I see you are still dodging the question of athletes being paid tens of millions a year and you have no problem with that. Just sweep under the rug that their children will inherit millions a la Bob Nutting and not a peep.
Nha Trang
Never mind that I firmly believe that in this cap era, the success of a team will be strongly tied to its stars taking less than full market rate, just so it can sign more and better players with the rest. Who aspires to being McDavid-and-Draisaitl and no Cups, after all?
66TheNumberOfTheBest
Sid has 3 Cups because he has OCD, it’s true.
$8.7 M AAV for the best player of his era.
User 517680827
No chance he gets more per yr than barkov or tkachuk. I’m sure zito wants maybe 6 yrs & reinhart 7 or 8. Its crazy those 2 guys are locked in for 19.5m combined thru 2027-28. This is how its done Toronto lol.
PortuCool
Samsun is very likely to stay in the Sunshine. He likes living in sunshine as evidenced by his fine tan.
All things considered, I think it’s more than 90% that he inks with the Cats.

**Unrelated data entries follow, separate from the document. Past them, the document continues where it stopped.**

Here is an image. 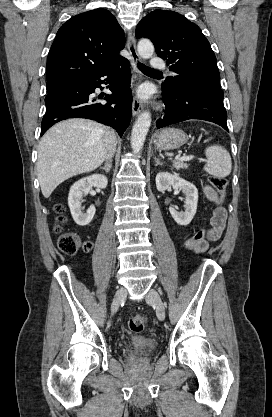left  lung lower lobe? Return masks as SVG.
Instances as JSON below:
<instances>
[{"label":"left lung lower lobe","mask_w":272,"mask_h":417,"mask_svg":"<svg viewBox=\"0 0 272 417\" xmlns=\"http://www.w3.org/2000/svg\"><path fill=\"white\" fill-rule=\"evenodd\" d=\"M162 92L166 109L164 116L156 121L158 129L189 119H202L228 131L227 112L222 99L206 96L187 86H180L173 91L162 86Z\"/></svg>","instance_id":"1"}]
</instances>
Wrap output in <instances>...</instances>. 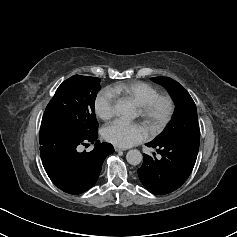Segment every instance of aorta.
Segmentation results:
<instances>
[{"label": "aorta", "instance_id": "aorta-1", "mask_svg": "<svg viewBox=\"0 0 237 237\" xmlns=\"http://www.w3.org/2000/svg\"><path fill=\"white\" fill-rule=\"evenodd\" d=\"M116 111L119 113L121 117H123L125 120H132L135 115L132 107L125 103L120 102L115 106ZM143 159V156L139 150L132 149L127 152L126 160L131 165H138L141 163Z\"/></svg>", "mask_w": 237, "mask_h": 237}]
</instances>
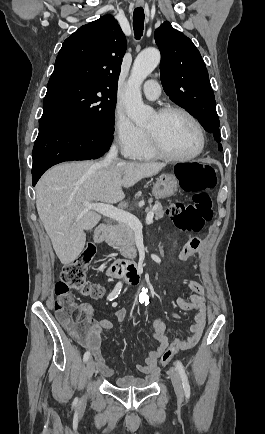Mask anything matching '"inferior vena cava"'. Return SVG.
Masks as SVG:
<instances>
[{"mask_svg":"<svg viewBox=\"0 0 265 434\" xmlns=\"http://www.w3.org/2000/svg\"><path fill=\"white\" fill-rule=\"evenodd\" d=\"M117 156H118L117 146H112L105 160H103V162H100V166H103V168H107V166H110V164H116V162H119V158H117Z\"/></svg>","mask_w":265,"mask_h":434,"instance_id":"inferior-vena-cava-1","label":"inferior vena cava"}]
</instances>
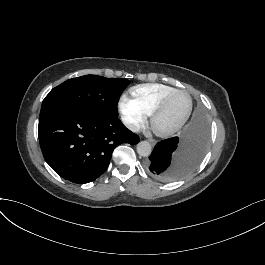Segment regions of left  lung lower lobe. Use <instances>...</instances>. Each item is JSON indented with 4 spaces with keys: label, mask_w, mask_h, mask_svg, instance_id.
Here are the masks:
<instances>
[{
    "label": "left lung lower lobe",
    "mask_w": 265,
    "mask_h": 265,
    "mask_svg": "<svg viewBox=\"0 0 265 265\" xmlns=\"http://www.w3.org/2000/svg\"><path fill=\"white\" fill-rule=\"evenodd\" d=\"M208 140L207 118L203 110L197 108L180 137L162 140L156 144L146 162L147 172L163 182L184 177L201 162Z\"/></svg>",
    "instance_id": "1"
}]
</instances>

This all said, with Júri Kulich and Devon Levi, the Sabres won the trade. But Florida gets the earlier smiles.
notso
Dallas is a no-income-tax state? I wonder if Texans are aware of this?
Jess the trip
They do not. Ask anyone from MA & NY, they’ll explain why Dallas absolutely does not have an 8.25% sales tax rate. Also, when some people calculate taxes, it turns out that Texans are exempt from paying Social Security and Medicare. (But it’s a secret, so don’t spill the frijoles.)
ski44
He’s going to sign with the Blackhawks.
User 318310488
4 years at 6 million per is a smart offer.
User 318310488
I meant 4 years at 8 million annually.